» Dataset excerpts
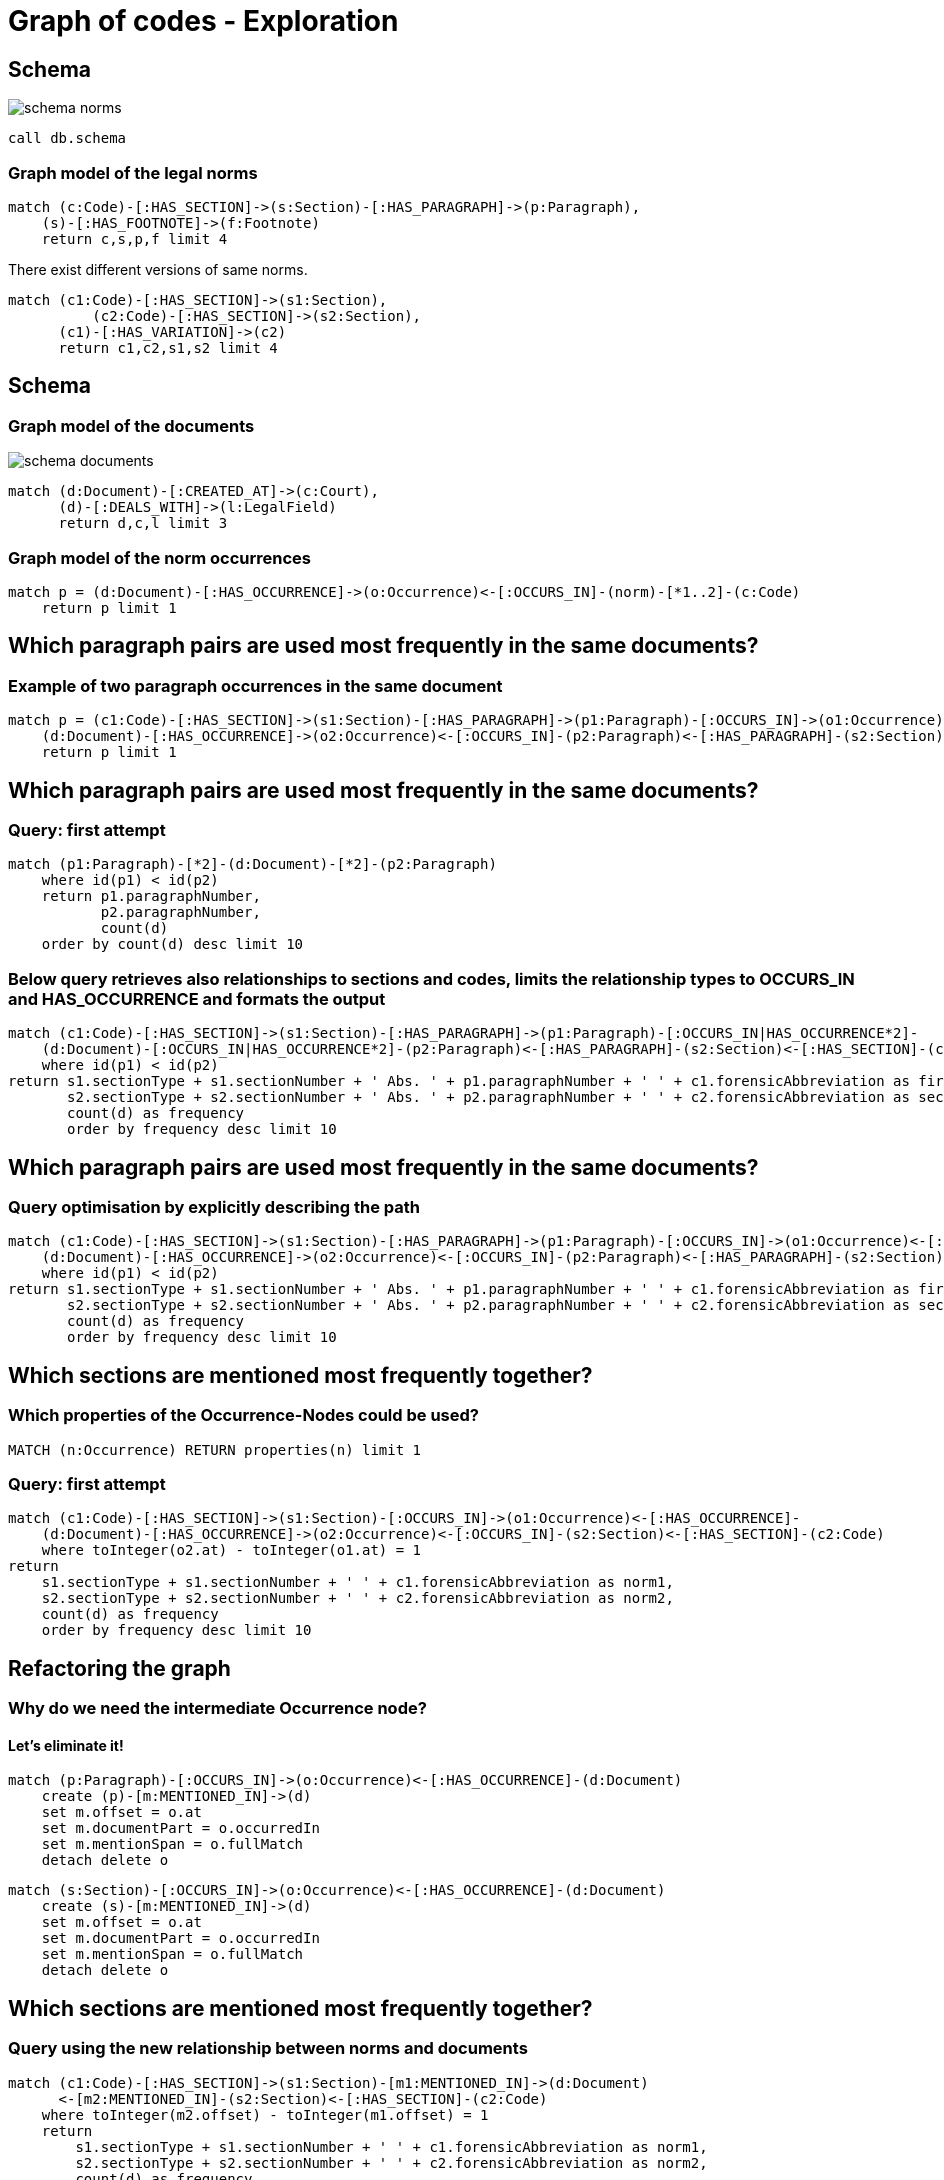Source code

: :imagesdir: ./images
= Graph of codes - Exploration



== Schema

image::https://github.com/IraRe/graph-of-codes/raw/master/images/schema_norms.png[]

[source,cypher]
----
call db.schema
----


=== Graph model of the legal norms

[source,cypher]
----
match (c:Code)-[:HAS_SECTION]->(s:Section)-[:HAS_PARAGRAPH]->(p:Paragraph),
    (s)-[:HAS_FOOTNOTE]->(f:Footnote)
    return c,s,p,f limit 4
----


There exist different versions of same norms.


[source,cypher]
----
match (c1:Code)-[:HAS_SECTION]->(s1:Section),
	  (c2:Code)-[:HAS_SECTION]->(s2:Section),
      (c1)-[:HAS_VARIATION]->(c2)
      return c1,c2,s1,s2 limit 4
----


== Schema


=== Graph model of the documents

image::https://github.com/IraRe/graph-of-codes/raw/master/images/schema_documents.png[]

[source,cypher]
----
match (d:Document)-[:CREATED_AT]->(c:Court),
      (d)-[:DEALS_WITH]->(l:LegalField)
      return d,c,l limit 3
----


=== Graph model of the norm occurrences


[source,cypher]
----
match p = (d:Document)-[:HAS_OCCURRENCE]->(o:Occurrence)<-[:OCCURS_IN]-(norm)-[*1..2]-(c:Code)
    return p limit 1
----


== Which paragraph pairs are used most frequently in the same documents?


=== Example of two paragraph occurrences in the same document

[source, cypher]
----
match p = (c1:Code)-[:HAS_SECTION]->(s1:Section)-[:HAS_PARAGRAPH]->(p1:Paragraph)-[:OCCURS_IN]->(o1:Occurrence)<-[:HAS_OCCURRENCE]-
    (d:Document)-[:HAS_OCCURRENCE]->(o2:Occurrence)<-[:OCCURS_IN]-(p2:Paragraph)<-[:HAS_PARAGRAPH]-(s2:Section)<-[:HAS_SECTION]-(c2:Code)
    return p limit 1
----


== Which paragraph pairs are used most frequently in the same documents?


=== Query: first attempt

[source, cypher]
----
match (p1:Paragraph)-[*2]-(d:Document)-[*2]-(p2:Paragraph)
    where id(p1) < id(p2)
    return p1.paragraphNumber,
           p2.paragraphNumber,
           count(d)
    order by count(d) desc limit 10
----


=== Below query retrieves also relationships to sections and codes, limits the relationship types to OCCURS_IN and HAS_OCCURRENCE and formats the output


[source, cypher]
----
match (c1:Code)-[:HAS_SECTION]->(s1:Section)-[:HAS_PARAGRAPH]->(p1:Paragraph)-[:OCCURS_IN|HAS_OCCURRENCE*2]-
    (d:Document)-[:OCCURS_IN|HAS_OCCURRENCE*2]-(p2:Paragraph)<-[:HAS_PARAGRAPH]-(s2:Section)<-[:HAS_SECTION]-(c2:Code)
    where id(p1) < id(p2)
return s1.sectionType + s1.sectionNumber + ' Abs. ' + p1.paragraphNumber + ' ' + c1.forensicAbbreviation as first,
       s2.sectionType + s2.sectionNumber + ' Abs. ' + p2.paragraphNumber + ' ' + c2.forensicAbbreviation as second,
       count(d) as frequency
       order by frequency desc limit 10
----

== Which paragraph pairs are used most frequently in the same documents?


=== Query optimisation by explicitly describing the path

[source, cypher]
----
match (c1:Code)-[:HAS_SECTION]->(s1:Section)-[:HAS_PARAGRAPH]->(p1:Paragraph)-[:OCCURS_IN]->(o1:Occurrence)<-[:HAS_OCCURRENCE]-
    (d:Document)-[:HAS_OCCURRENCE]->(o2:Occurrence)<-[:OCCURS_IN]-(p2:Paragraph)<-[:HAS_PARAGRAPH]-(s2:Section)<-[:HAS_SECTION]-(c2:Code)
    where id(p1) < id(p2)
return s1.sectionType + s1.sectionNumber + ' Abs. ' + p1.paragraphNumber + ' ' + c1.forensicAbbreviation as first,
       s2.sectionType + s2.sectionNumber + ' Abs. ' + p2.paragraphNumber + ' ' + c2.forensicAbbreviation as second,
       count(d) as frequency
       order by frequency desc limit 10
----

== Which sections are mentioned most frequently together?

=== Which properties of the Occurrence-Nodes could be used?

[source, cypher]
----
MATCH (n:Occurrence) RETURN properties(n) limit 1
----

=== Query: first attempt

[source, cypher]
----
match (c1:Code)-[:HAS_SECTION]->(s1:Section)-[:OCCURS_IN]->(o1:Occurrence)<-[:HAS_OCCURRENCE]-
    (d:Document)-[:HAS_OCCURRENCE]->(o2:Occurrence)<-[:OCCURS_IN]-(s2:Section)<-[:HAS_SECTION]-(c2:Code)
    where toInteger(o2.at) - toInteger(o1.at) = 1
return
    s1.sectionType + s1.sectionNumber + ' ' + c1.forensicAbbreviation as norm1,
    s2.sectionType + s2.sectionNumber + ' ' + c2.forensicAbbreviation as norm2,
    count(d) as frequency
    order by frequency desc limit 10
----

== Refactoring the graph


=== Why do we need the intermediate Occurrence node?

==== Let's eliminate it!

[source,cypher]
----
match (p:Paragraph)-[:OCCURS_IN]->(o:Occurrence)<-[:HAS_OCCURRENCE]-(d:Document)
    create (p)-[m:MENTIONED_IN]->(d)
    set m.offset = o.at
    set m.documentPart = o.occurredIn
    set m.mentionSpan = o.fullMatch
    detach delete o
----


[source,cypher]
----
match (s:Section)-[:OCCURS_IN]->(o:Occurrence)<-[:HAS_OCCURRENCE]-(d:Document)
    create (s)-[m:MENTIONED_IN]->(d)
    set m.offset = o.at
    set m.documentPart = o.occurredIn
    set m.mentionSpan = o.fullMatch
    detach delete o
----


== Which sections are mentioned most frequently together?


=== Query using the new relationship between norms and documents
[source,cypher]
----
match (c1:Code)-[:HAS_SECTION]->(s1:Section)-[m1:MENTIONED_IN]->(d:Document)
      <-[m2:MENTIONED_IN]-(s2:Section)<-[:HAS_SECTION]-(c2:Code)
    where toInteger(m2.offset) - toInteger(m1.offset) = 1
    return
        s1.sectionType + s1.sectionNumber + ' ' + c1.forensicAbbreviation as norm1,
        s2.sectionType + s2.sectionNumber + ' ' + c2.forensicAbbreviation as norm2,
        count(d) as frequency
        order by frequency desc limit 10
----

== What about mentions of multiple norms?

=== Graph model

[source, cypher]
----
match p = (c1:Code)-[:HAS_SECTION]->(s1:Section)-[m1:MENTIONED_IN]->(d:Document)
          <-[m2:MENTIONED_IN]-(s2:Section)<-[:HAS_SECTION]-(c2:Code)
    where toInteger(m1.offset) - toInteger(m2.offset) = 1
    return p limit 1
----

=== Extending the graph model

[source, cypher]
----
match (first)-[m1:MENTIONED_IN]->(d:Document)<-[m2:MENTIONED_IN]-(second)
    where toInteger(m2.offset) - toInteger(m1.offset) = 1
    create (first)-[r:NEXT]->(second)
        set r.startingPoint = m1.offset
        set r.endPoint = m2.offset
----

== What about mentions of multiple norms?

=== Query & Answer

[source, cypher]
----
match (s1:Section)-[r1:NEXT]->(s2:Section)-[r2:NEXT]->(s3:Section)
    where r1.endPoint = r2.startingPoint
    match (s1)<-[:HAS_SECTION]-(c1:Code)
    match (s2)<-[:HAS_SECTION]-(c2:Code)
    match (s3)<-[:HAS_SECTION]-(c3:Code)
return s1.sectionType + s1.sectionNumber + ' ' + c1.forensicAbbreviation  as first,
    s2.sectionType + s2.sectionNumber + ' ' + c2.forensicAbbreviation  as second,
    s3.sectionType + s3.sectionNumber + ' ' + c3.forensicAbbreviation  as third,
    count(s1) as frequency
    order by frequency desc limit 10
----

=== Variable path length

[source, cypher]
----
match p = (:Section)-[:NEXT*1..3]->(:Section)
    where all(idx in range(0, size(relationships(p))-2)
        where relationships(p)[idx].endPoint = relationships(p)[idx+1].startingPoint)
return extract(x in nodes(p) | x.sectionType + x.sectionNumber), length(p)
    order by length(p) desc limit 3
----

== Find central norms (what ever central means)

=== PageRank

[source, cypher]
----
call algo.pageRank.stream('Section', 'NEXT', {iterations: 5})
    yield node, score
    match (node)<-[:HAS_SECTION]-(c:Code)
    return node.sectionType + node.sectionNumber + " " + c.forensicAbbreviation as norm, score
    order by score desc limit 10;
----

== Find similiar documents to a given one

=== Graph model

image::https://github.com/IraRe/graph-of-codes/raw/master/images/document_common_attributes.png[]

[source, cypher]
----
match (d1:Document)-[:CREATED_AT]->(c:Court)<-[:CREATED_AT]-(d2:Document),
	  (d1)-[:DEALS_WITH]->(l:LegalField)<-[:DEALS_WITH]-(d2),
      (d1)-[:MAKES_USE_OF]->(s:Section)<-[:MAKES_USE_OF]-(d2),
      (d1)<-[:MENTIONED_IN]-(v)-[:MENTIONED_IN]->(d2)
	return d1,d2,c,l,s,v limit 1
----

=== Query & Answer

[source, cypher]
----
match path = (doc:Document {docketNumber: '324 O 217/17'})-[*..4]-(relatedDoc:Document)
    where id(doc) < id(relatedDoc)
return relatedDoc.exam, relatedDoc.docketNumber, count(path)
    order by count(path) desc limit 5
----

» Task instructions
Quote the records above exactly, from the first line through the line containing "the legal norms", and leave out the pictures.

» Solution
Source code

: :imagesdir: ./images
= Graph of codes - Exploration



== Schema

image::https://github.com/IraRe/graph-of-codes/raw/master/images/schema_norms.png[]

[source,cypher]
----
call db.schema
----


=== Graph model of the legal norms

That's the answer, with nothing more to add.